As Luca Spanu notes in his essay on the collection, Buzzo’s works reveal a striking iconographic awareness. Alongside allegorical figures of Liberty, Reason and Tyranny, he repeatedly portrays himself, accompanying the images with inscriptions calling for justice or revolution. One bowl reads “Rise, O People – Revolution,” while on a jar he depicts himself lying on his bunk, reading geometry books “to conquer boredom,” beside the image of a man hanging from the cell bars.
It is striking to consider how what Lombroso viewed as clear evidence of deviance — according to his theory, criminals were born as such, genetically predisposed to crime, and destined to manifest it even in prison — appears completely different today.
As Spanu points out, these objects now stand as testimonies of awareness and language: handcrafted forms of dissent and self-representation, created within a space of isolation, with an aesthetic that feels surprisingly contemporary.

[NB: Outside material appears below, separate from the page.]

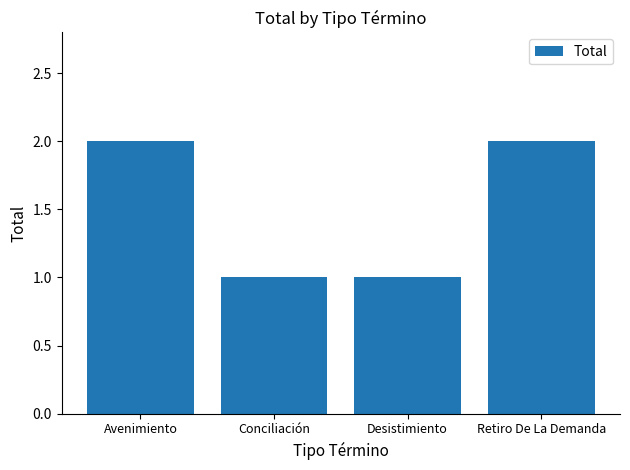

How many bars are there in total?

4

From art brut to contemporary ceramics
In the years when Lombroso was collecting these objects, the idea that artistic expression could exist outside the official circuits of art had not yet taken shape.
It was only decades later, in 1945, that Jean Dubuffet coined the term art brut to describe the creations of self-taught individuals, psychiatric patients or prisoners who produced art without formal training or aesthetic ambition. Dubuffet sought a “raw” art — free from cultural conventions, capable of revealing a direct and vital impulse.
The Turin jars unconsciously anticipate that same expressive urgency: spontaneous engravings, devoid of decorative intent, born out of necessity rather than the desire to communicate with an audience.
What Lombroso viewed as clear evidence of deviance appears completely different today: testimonies of awareness and language, handcrafted forms of dissent and self-representation.
That urgency persists today in the work of many contemporary artists who, in their use of ceramics, reclaim the instinctive and tactile dimension of making.
Grayson Perry uses the vase as a narrative surface, engraving words and figures that speak of identity, guilt and desire. Sterling Ruby, on the other hand, focuses on materiality itself, allowing scratches and drips to remain visible as traces of the gesture — a form of expression that is both direct and physical.